Worm Breeder's Gazette 12(1): 51 (September 1, 1991)
These abstracts should not be cited in bibliographies. Material contained herein should be treated as personal communication and should be cited as such only with the consent of the author.
Specific labelling of (glyco)proteins on the surface of C. elegans will allow their isolation, characterization and, ultimately, cloning. I reported earlier (WBG 11.2) on the use of lodogen-mediated radio-iodination, and presented further data derived from lodogen studies at the Worm meeting in Madison. Both lodogen (a solid-phase reagent which attacks tyrosine residues) and Bolton-Hunter reagent (a lipophilic iodination reagent attacking lysines) label a small set of proteins on the surface of C. elegans. While labelling efficiencies are an order of magnitude less when compared to parasitic species such as Brugia, they do do the job. One drawback is the need for [125I] and its associated hazards. The biotin-avidin system offers an alternative nonradioactive tag which has been widely used in immunochemistry. Reactive biotin derivatives are available which will attack amino groups (N-hydroxysuccinimidobiotins [NHS-B]) and aldehydes (biotin hydrazide [BHz]). Biotinylated proteins can be analyzed by SDS-PAGE and western blotting with an avidin-peroxidase conjugate. NHS-B has been used to label surface antigens of Brugia and Dirofilaria parasitic nematodes, where it displays similar specificity to lodogen-mediated iodination.
I have tried NHS-B labelling on larval and adult C. elegans N2 using both NHS-B (dissolved in DMF) and a water-soluble sulfo-derivative, SNHS-B (both from Pierce). Labelings (of ~25 adults) were carried out in 10µl of NaHCO3 buffer, pH 8.5, at biotin ester concentrations of 0.1 to 1.0 mg/ml. At room temperature, biotinylation of a large number of products was seen. The profile of products basically followed the Ponceau S staining pattern of the protein content of the worms, indicating that the reagents had penetrated deeply. Reducing the incubation time reduced the intensity of labelling slightly but did not increase specificity. The worms probably swallowed the NHS-B or SNHS-B. The results from labelings carried out on ice were at first encouraging. At all NHS-B and SNHS-B concentrations and at all time points (5 min to 30 min) only a single molecule of 80 kDa appeared to be labelled. It was present in both adults and L1 /L2larvae. However it was also present in unlabeled worm extract. The reactivity seen is not an endogenous peroxidase (no reaction with substrate alone) or a peroxidase-binding protein (it is not seen in ordinary westerns). The 80 kDa band was also present in other free-living nematodes tested (Rhabditis, Oxycerca, Panagrellus, C. briggsae). Two possibilities are:  It is a biotinylated protein. The biotin groups would have to be attached by covalent bonds not reduced by 2-ME.  It is an avidin-binding protein. Avidin is a 66 kDa tetramer of identical 128 amino acid subunits, each of which carry a single asparagine-linked carbohydrate sidechain. The 80 kDa could recognize either the CHO (and would thus be a "lectin") or the protein (or both). I favor the biotinylated protein model.

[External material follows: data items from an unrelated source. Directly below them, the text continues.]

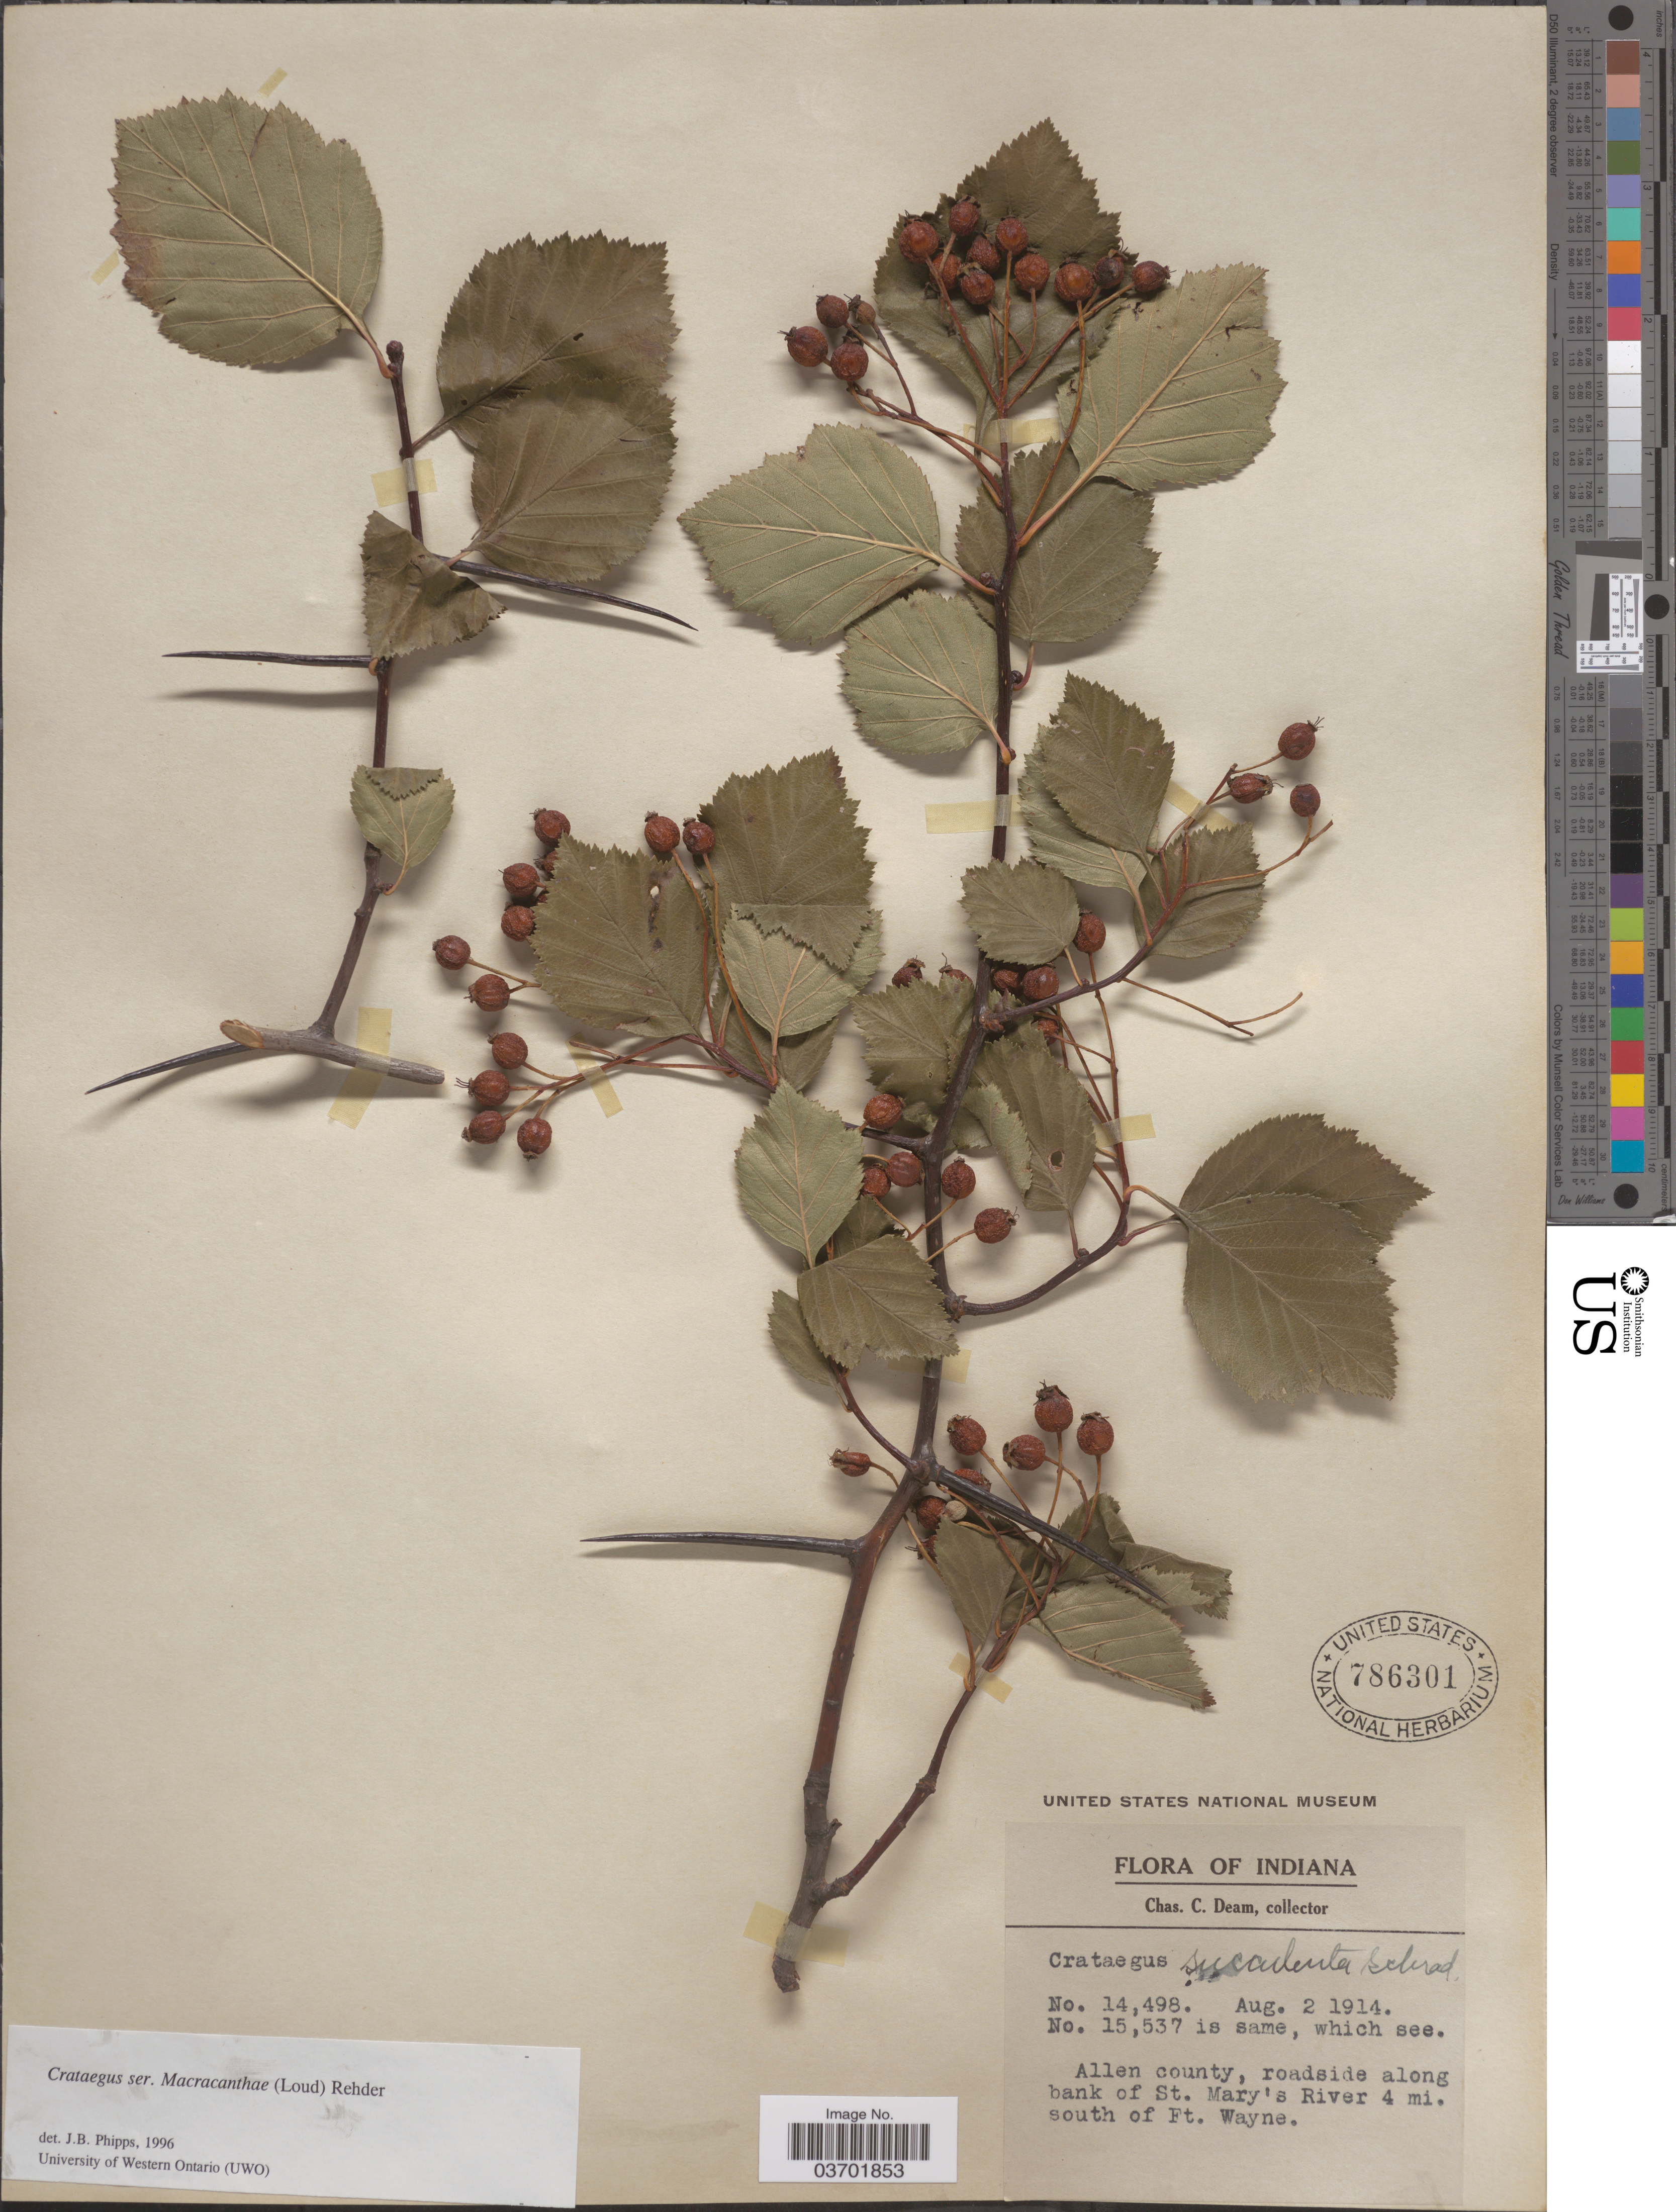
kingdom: Plantae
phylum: Tracheophyta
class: Magnoliopsida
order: Rosales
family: Rosaceae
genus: Crataegus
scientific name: Crataegus succulenta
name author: Schrad. ex Link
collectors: C. C. Deam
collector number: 14498/15537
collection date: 1914-08-02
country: United States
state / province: Indiana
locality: Allen county, roadside along bank of St. Mary's River 4 mi. south of Ft. Wayne.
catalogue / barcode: US 786301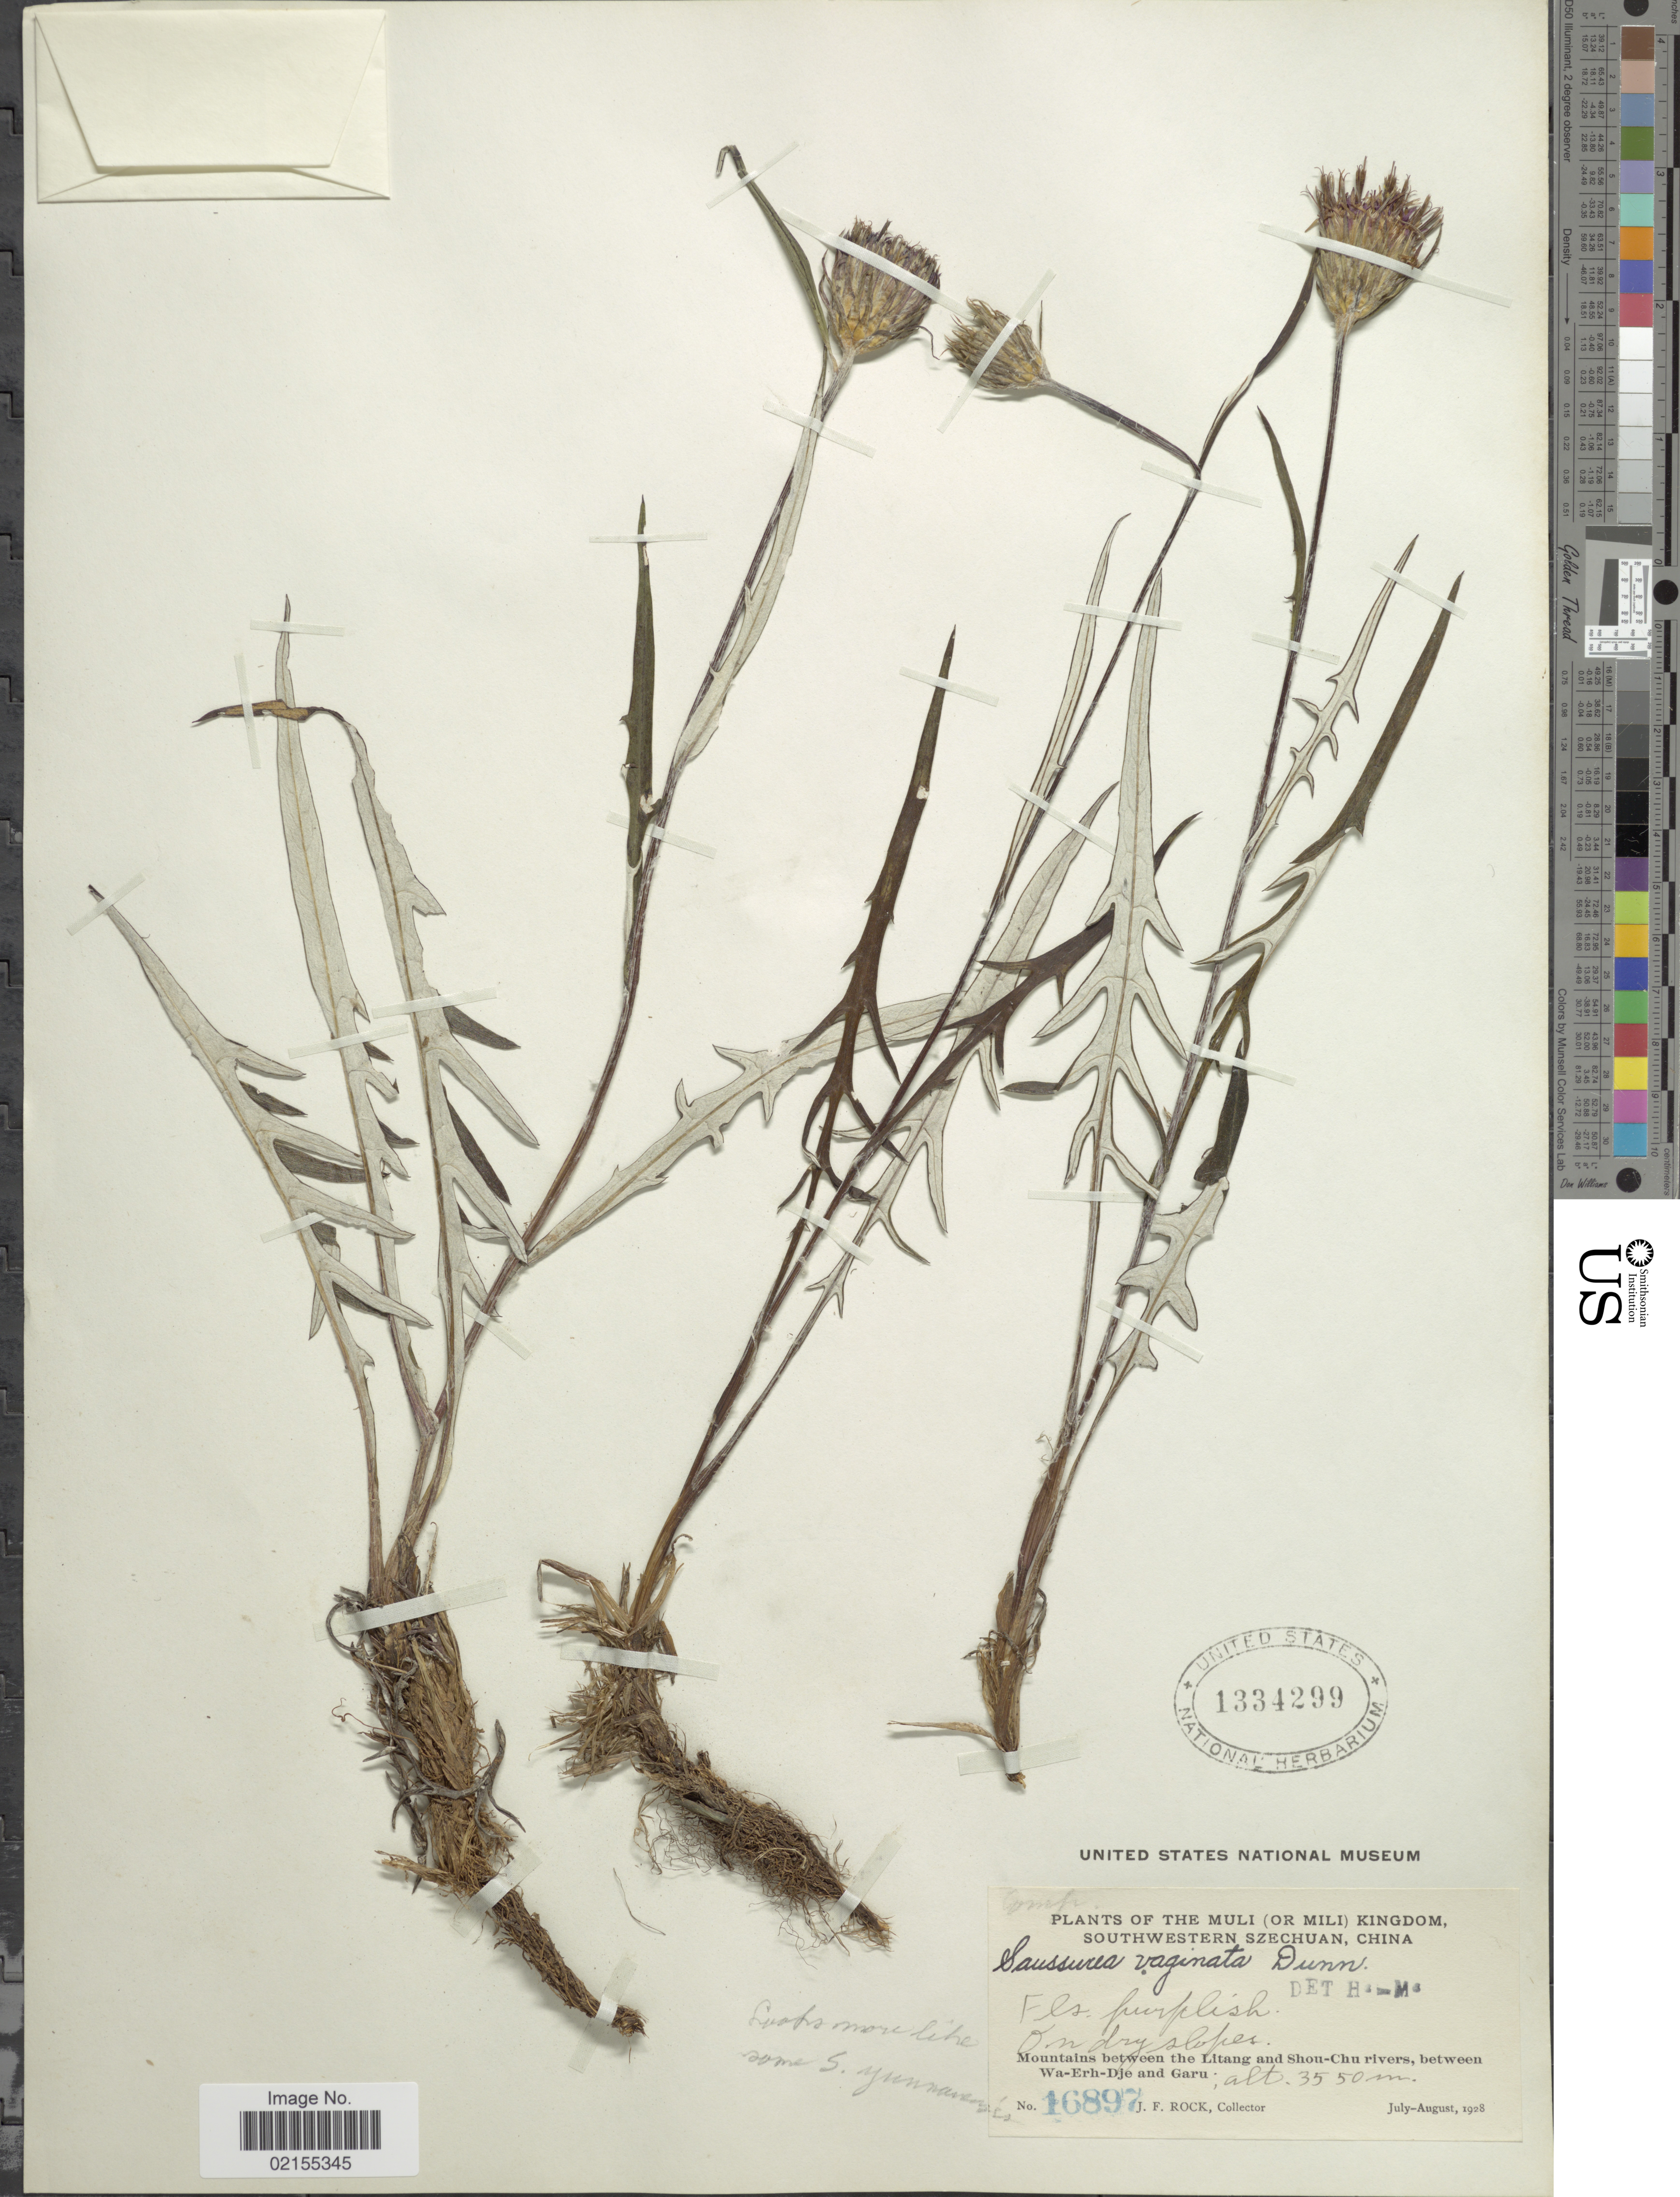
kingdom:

BHz will label glycoproteins if the carbohydrates are first derivatised with periodate to produce exposed aldehyde groups. I have not tried this reagent, because  10 mM N aIO4 doesn't sound too good for worms,  the reactions should be carried out at room temperature (when the worms will swallow the N aIO4 and the BHz) and  the N aIO4 derivatisation works on mammalian glycoproteins by attacking sialic acid residues, but C. elegans doesn't have any surface sialic acid (as determined by radiolectin assays).
Apparent bottom line: Biotinylation isn't an alternative to [125I]. Shame really.
However, the observation that the freeliving nematode surface is refractory to attack by NHS esters is interesting, and distinguishes it from most other biological surfaces. It suggests that  there are no exposed amino groups on the surface of C. elegans [or, if there are they aren't on glycoproteins] and  the cuticle is highly impermeable. Perhaps worms with more permeable cuticles, a phenotype which might be found in srf mutants or in mutants especially sensitive to SDS, could be extrinsically biotinylated. Such biotinylation might then provide an assay and probe for cuticle permeability and the determinants thereof.